Could you find every line in the entries below that holds the word "listed" and copy it?
(Exercise data Opens)
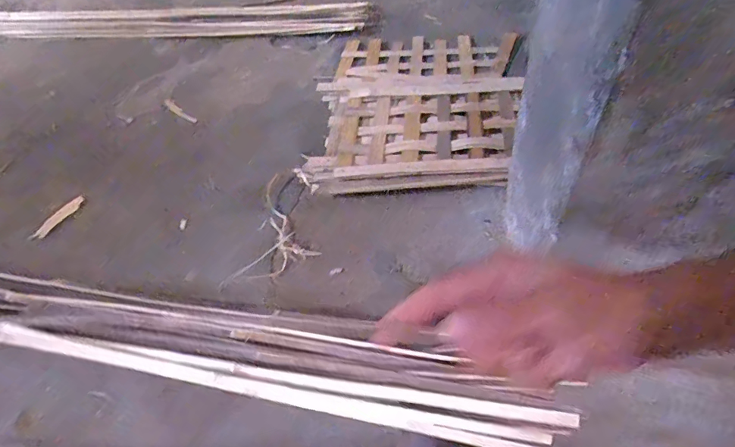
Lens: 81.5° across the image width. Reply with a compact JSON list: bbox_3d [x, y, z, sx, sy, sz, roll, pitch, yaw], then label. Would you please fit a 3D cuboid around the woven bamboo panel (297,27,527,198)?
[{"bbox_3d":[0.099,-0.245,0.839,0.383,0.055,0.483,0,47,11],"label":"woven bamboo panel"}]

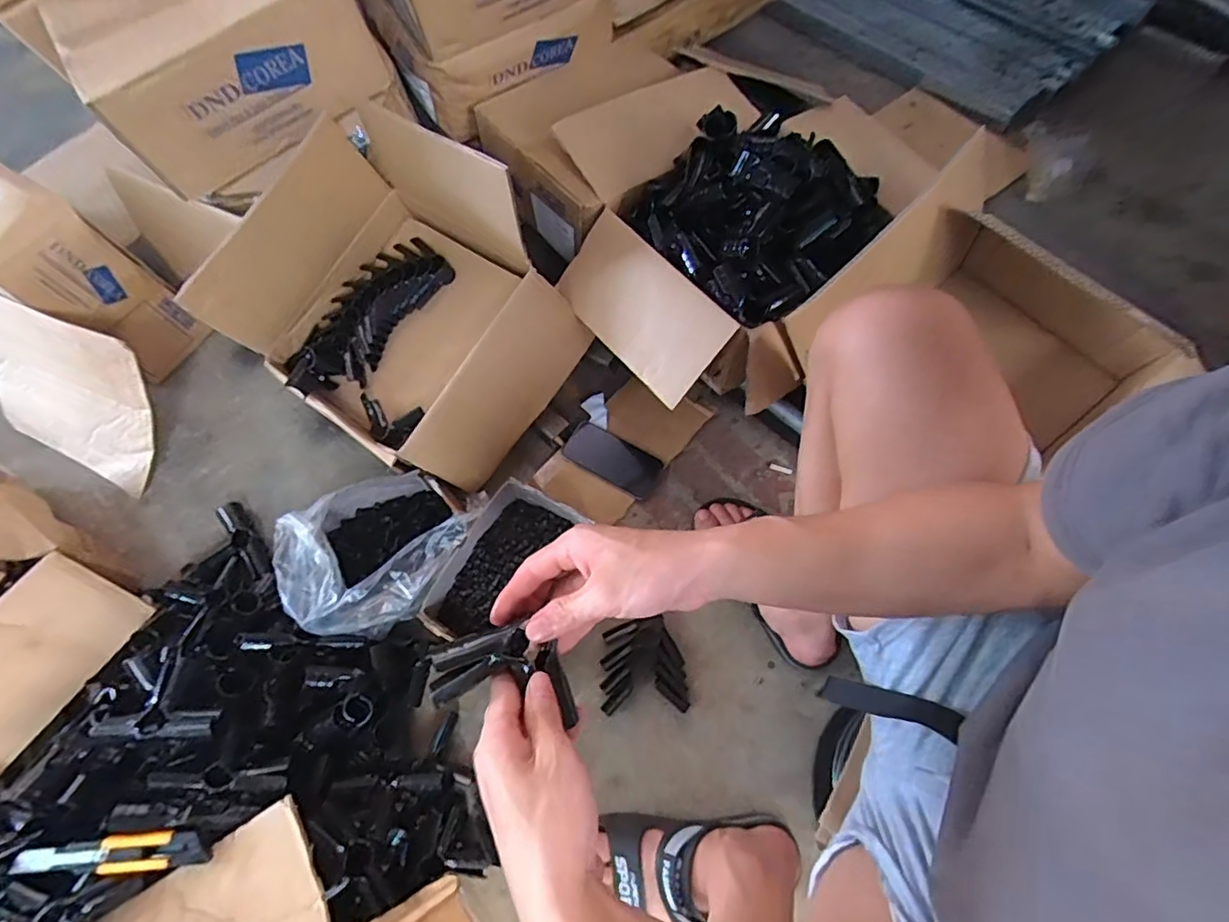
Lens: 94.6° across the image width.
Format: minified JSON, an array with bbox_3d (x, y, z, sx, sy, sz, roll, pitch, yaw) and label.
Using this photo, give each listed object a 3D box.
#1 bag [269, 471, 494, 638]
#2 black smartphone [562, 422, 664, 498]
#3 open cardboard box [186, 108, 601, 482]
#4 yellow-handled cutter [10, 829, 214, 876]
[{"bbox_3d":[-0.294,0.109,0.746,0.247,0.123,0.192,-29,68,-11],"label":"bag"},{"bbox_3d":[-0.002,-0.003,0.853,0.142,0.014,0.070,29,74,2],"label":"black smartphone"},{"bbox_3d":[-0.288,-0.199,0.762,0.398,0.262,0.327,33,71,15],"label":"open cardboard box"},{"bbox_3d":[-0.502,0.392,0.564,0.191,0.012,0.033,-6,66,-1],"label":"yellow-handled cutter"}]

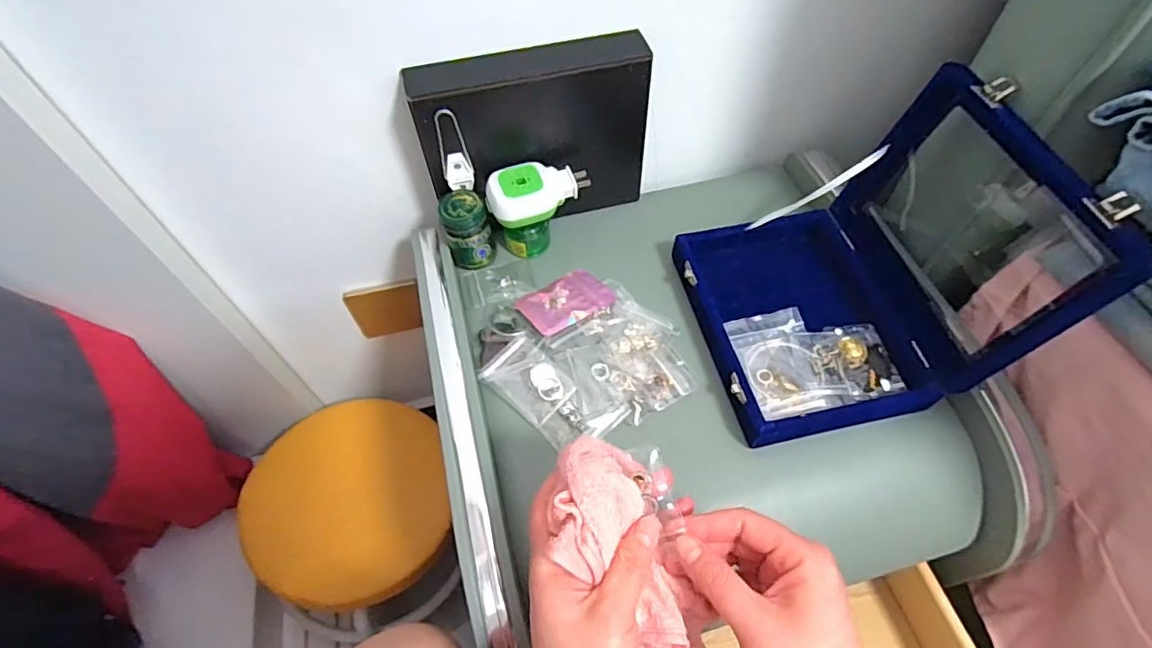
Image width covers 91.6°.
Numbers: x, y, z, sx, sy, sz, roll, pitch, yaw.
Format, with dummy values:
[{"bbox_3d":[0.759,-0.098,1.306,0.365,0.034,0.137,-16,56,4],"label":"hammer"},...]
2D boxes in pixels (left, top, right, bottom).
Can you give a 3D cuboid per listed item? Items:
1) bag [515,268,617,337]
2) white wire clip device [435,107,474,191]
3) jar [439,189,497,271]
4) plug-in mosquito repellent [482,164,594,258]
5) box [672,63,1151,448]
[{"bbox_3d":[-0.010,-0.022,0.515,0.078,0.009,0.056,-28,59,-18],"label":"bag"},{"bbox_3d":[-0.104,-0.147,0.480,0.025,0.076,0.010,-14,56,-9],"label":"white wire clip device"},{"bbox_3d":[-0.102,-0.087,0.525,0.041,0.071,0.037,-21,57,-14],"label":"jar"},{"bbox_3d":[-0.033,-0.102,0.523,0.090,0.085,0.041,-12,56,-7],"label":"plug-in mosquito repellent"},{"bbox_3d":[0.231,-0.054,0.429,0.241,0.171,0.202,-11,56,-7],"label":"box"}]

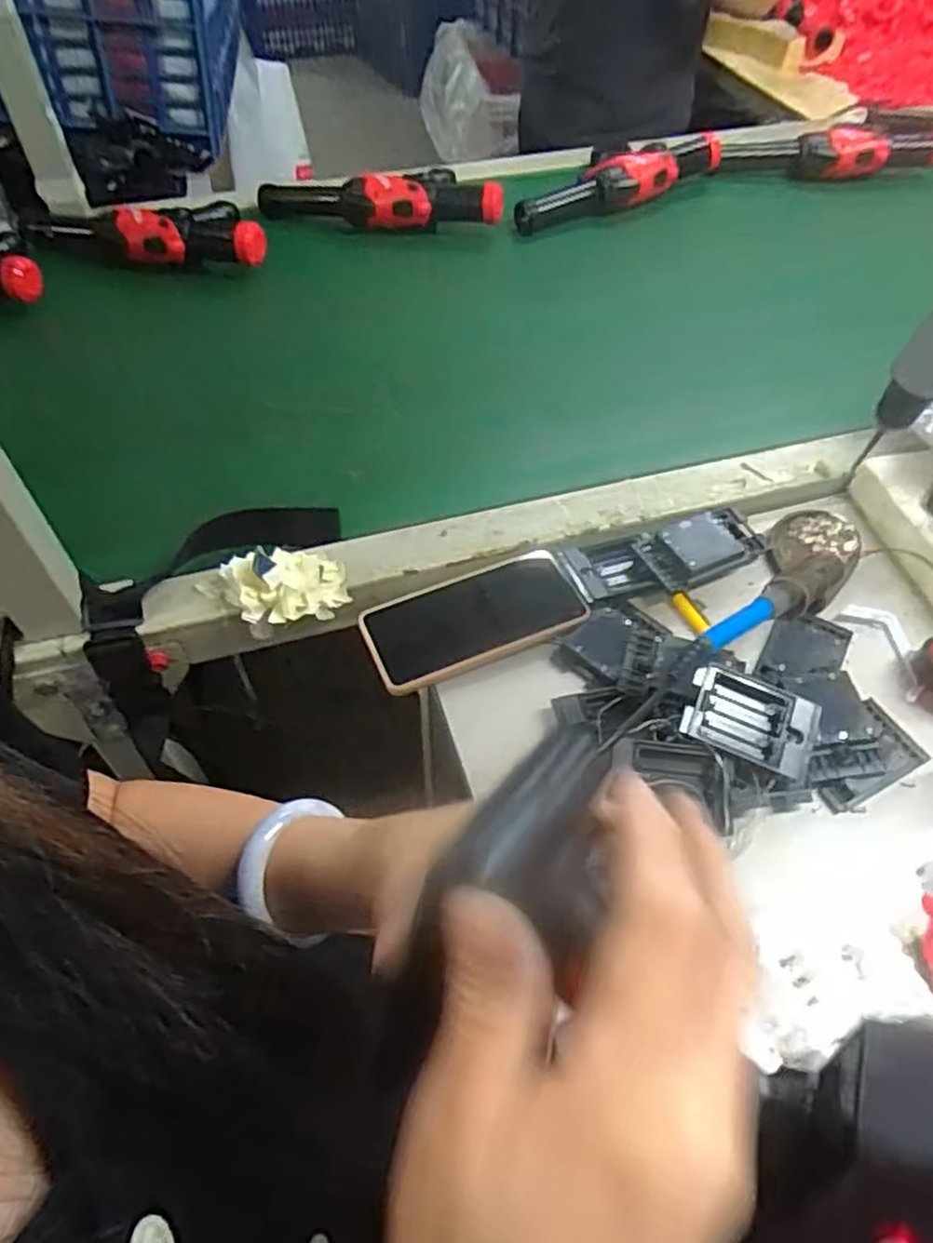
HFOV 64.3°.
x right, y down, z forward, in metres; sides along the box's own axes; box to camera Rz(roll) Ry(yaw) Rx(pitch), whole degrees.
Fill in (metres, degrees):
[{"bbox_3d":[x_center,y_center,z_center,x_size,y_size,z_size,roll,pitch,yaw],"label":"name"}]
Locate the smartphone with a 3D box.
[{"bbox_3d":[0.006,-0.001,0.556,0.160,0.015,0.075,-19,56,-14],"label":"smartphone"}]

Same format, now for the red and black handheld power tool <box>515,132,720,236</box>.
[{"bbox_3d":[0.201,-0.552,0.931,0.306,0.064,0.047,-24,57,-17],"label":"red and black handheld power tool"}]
(Exercise data Closes)
* _Solution to the problem_
Using this photo, give each listed object a 3D box.
Can you give a 3D cuboid per listed item? Items:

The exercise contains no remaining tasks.